The report’s recommendation on student fees is to reduce the tuition fee cap from £9,250 to £7,500. The panel envisage this funding gap being filled in by extra cash from taxpayers, ‘so that the averageper student resource to the sector stays level in cash terms.’
If that were to happen, then the flows of money will be different and someone in the centre will have to decide where the extra taxpayer funding goes. The Augar panel are fairly clear about their own priorities. They want to see a focus on:
- training for ‘socially-desirable professions such as nursing and teaching which do not command a significant earnings premium’;
- ‘high-cost and strategically important subjects’;
- ‘subjects that add social as well as economic value’; and
- ‘separate arrangements to support those specialist institutions offering the higher quality provision that might otherwise be adversely affected by these recommendations’.
This is a reasonable list, but it is also something of a catch-all. There is a strong case for each point, but once you have invented, or reinvented, specific funding streams for each, it is not clear whether you have actually effected much change to institutions’ bottom lines.

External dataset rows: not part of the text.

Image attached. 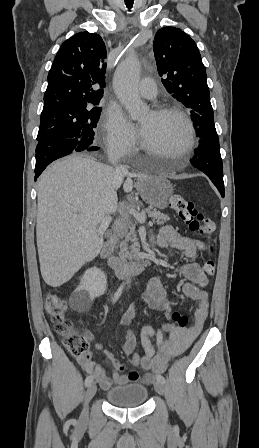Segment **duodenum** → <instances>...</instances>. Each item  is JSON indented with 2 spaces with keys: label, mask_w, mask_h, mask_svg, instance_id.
Returning a JSON list of instances; mask_svg holds the SVG:
<instances>
[{
  "label": "duodenum",
  "mask_w": 259,
  "mask_h": 448,
  "mask_svg": "<svg viewBox=\"0 0 259 448\" xmlns=\"http://www.w3.org/2000/svg\"><path fill=\"white\" fill-rule=\"evenodd\" d=\"M116 244V238H109L103 246L101 257L106 260L109 268L115 275L122 280L132 278L140 274L146 267V261L139 259L131 263H123L120 260L111 256Z\"/></svg>",
  "instance_id": "1"
}]
</instances>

For example, if you run an institution specialising in creative arts, you could lose large sums when fees fall to £7,500. But if you then show your institution is ‘specialist’, ‘higher quality’ and has ‘social’ value, then you should be able to win back your lost income.

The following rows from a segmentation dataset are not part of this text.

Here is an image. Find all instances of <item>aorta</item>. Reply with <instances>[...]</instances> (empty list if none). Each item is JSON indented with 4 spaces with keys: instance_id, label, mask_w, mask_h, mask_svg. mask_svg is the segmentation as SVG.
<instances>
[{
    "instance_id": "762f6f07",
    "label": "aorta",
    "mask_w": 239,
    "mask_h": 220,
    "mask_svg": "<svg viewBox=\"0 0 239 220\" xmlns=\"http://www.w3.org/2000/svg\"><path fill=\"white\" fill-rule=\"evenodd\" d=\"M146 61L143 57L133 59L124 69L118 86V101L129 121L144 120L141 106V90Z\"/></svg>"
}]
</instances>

Or, if your institution is a larger multi-faculty institution, you might lose considerable fee income on your arts courses but win it back via your nursing, education, strategically-important and high-cost subjects.
Some people have been sceptical of exposing higher education institutions’ cross-subsidies to air. At HEPI, we have not – see here, here and here. But it is still valid to point out there are some circumstances in which removing cross-subsidies to replace them with more direct income streams may not be worth the hassle.
The challenge is that, in public policy, losers always shout louder than winners. So the losers generally have to be compensated and this often limits the scale of any change. If Augar’s reforms risked pushing institutions to the wall, it is easy to see how clever civil servants and policymakers would tweak them to resemble current funding arrangements more closely.
Similarly, the Augar review includes a recommendation to impose a lower entry tariff, if universities do not tackle low-performing courses. As many people have pointed out, this is exceptionally hard to do fairly.
The Augar panel’s recommendation for making it fair is to include various (huge) exemptions. A new entry bar would not affect aged 25 or over, for example – in other words, the majority of the population.
It would also have to be implemented in such a way, the panel say, that ‘disadvantaged students were not unfairly penalised’. They recommend ‘contextualisation … [to] address most of the concerns expressed about the proposal’.
This is carefully nuanced, as much good policymaking needs to be. But, while there probably is a sweet spot between the basic idea of a minimum entry tariff and the many ‘concerns expressed’, it may be hard to find or vanishingly small (or both).
Getting this wrong would mean either hitting potential students that aren’t meant to be hit or implementing a mouse of a policy that isn’t worth the hassle.
None of this is an argument against implementing the recommendations of the Augar review, about which I remain broadly positive. But it is a reminder that implementing detailed policies successfully is harder than devising broad outlines of policy correctly.
None of us may wish to admit it, having only recently waded through its 200+ pages but, if the Augar report is to be implemented, then we are near the start rather than close to the end of a very lengthy process.